MAKER:ixo MODEL
MODEL No.:RAM136
SIRIAL No.:
DRIVER: T. GARDEMEISTER
NAVIGATOR:P. LUKANDER
工業大国チェコの自動車メーカー、シュコダ。WRCの発足当時からヨーロッパを中心にラリー活動を行ってきた同社も、いまやフォルクス・ワーゲングループの一員です。そんなシュコダは'99年以降、4ドアセダンのオクタビアでWRCに参戦していましたが、如何んせん大柄なボディ(の割りには俊敏だったけど)と古い設計思想、そしてそれらに拍車をかけるような資金面、人材面での不足が祟り、WRCの中では常にヒュンダイと肩を並べて最下位争いをしているワークスでした。そのシュコダが'03年に満を辞して登場させたのが、今回紹介するマシン、ファビアWRCです。
コンパクトな2BOXカーをベースとし、プジョー206同様に寸法稼ぎの大型バンパーを装着してレギュレーションによる全長4mの規定をクリアしたこのマシンは、オクタビアの頃と比較すると、信じられないくらい現代的なディメンションを持つマシンとなりました。ロールケージのデザイン自由度を上げる為、ケージをフロアパンに直接溶接する等、なかなか革新的な事が行われているマシンですが、7月のドイツラリーでデビューした2台のファビアWRCにはそれぞれX-トラック製セミATと、カールソン製のMTの2種類の6速ミッションが搭載され、前者はD. オリオールが、後者はT. ガルデマイスターがドライブしていました。結局2戦目のフィンランドラリーからは20kgも重かったカールソン製ミッションはあっさりと捨てられ、X-トラック製ミッションに統一されましたが・・・。

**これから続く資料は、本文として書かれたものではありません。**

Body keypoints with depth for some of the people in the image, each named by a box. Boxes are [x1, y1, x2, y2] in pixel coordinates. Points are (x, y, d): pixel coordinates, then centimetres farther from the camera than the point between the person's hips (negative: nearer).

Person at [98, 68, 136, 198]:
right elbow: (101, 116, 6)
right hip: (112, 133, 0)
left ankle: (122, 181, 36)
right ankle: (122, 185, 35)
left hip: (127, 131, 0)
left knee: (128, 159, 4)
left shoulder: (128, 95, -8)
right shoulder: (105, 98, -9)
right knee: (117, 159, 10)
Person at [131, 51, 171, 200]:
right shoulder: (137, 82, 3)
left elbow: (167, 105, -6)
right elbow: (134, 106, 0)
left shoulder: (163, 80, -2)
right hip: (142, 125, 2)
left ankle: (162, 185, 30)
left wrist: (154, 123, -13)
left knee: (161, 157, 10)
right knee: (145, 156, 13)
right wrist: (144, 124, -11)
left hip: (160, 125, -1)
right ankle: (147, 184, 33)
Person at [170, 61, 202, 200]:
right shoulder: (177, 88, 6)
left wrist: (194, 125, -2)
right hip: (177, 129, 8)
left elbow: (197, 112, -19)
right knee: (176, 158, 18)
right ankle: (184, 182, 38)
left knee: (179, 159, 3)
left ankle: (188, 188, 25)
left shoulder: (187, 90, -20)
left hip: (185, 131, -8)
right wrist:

個人的に開発当初から凄く期待していたマシンなんですが、如何せんパワー不足が否めません。リヒテンシュタインに本拠地を置くリーマンによりチューニングされたエンジンは、オクタビア時代よりも信頼性を高める為にボアを小さくされ、その結果排気量はややダウン。結局資金的な問題からエンジンの開発は遅れ、本来秋にデビューさせるはずだったのに、前倒ししてデビューさせた事もあり、このマシンが持っているはずのパフォーマンスを存分に発揮させる事ができずにシーズン終了を迎え、さらに追い討ちをかけるようにシュコダは'04シーズンの参戦ラリー縮小を発表します('05年からはフル参戦になります)。
左のモデルはイクソ製。オリオール車(14号車)とガルデマイスター車(15号車)の両方が同時に発売されていますが、こちらはガルデマイスターのマシン。巷ではオリオールの方が人気があるようで、某ショップでは14号車は1台しか在庫がありませんでしたが、15号車は20台以上在庫がありました。まぁ、もしかしたらオリオールはこのまま引退臭いから、人気があるのは分からないでもないですが、個人的にはガルデマイスターの将来性を買いたい所。モデルに関しては、ドア後端からCピラーにかけて貼られている緑のデカールが、車体よりもやや大きいらしく、リアウィングとの接点の処理が悪い物が多いです。あと、フロントバンパー開口部から覗くラジエターが、チープでちょっとガッカリ。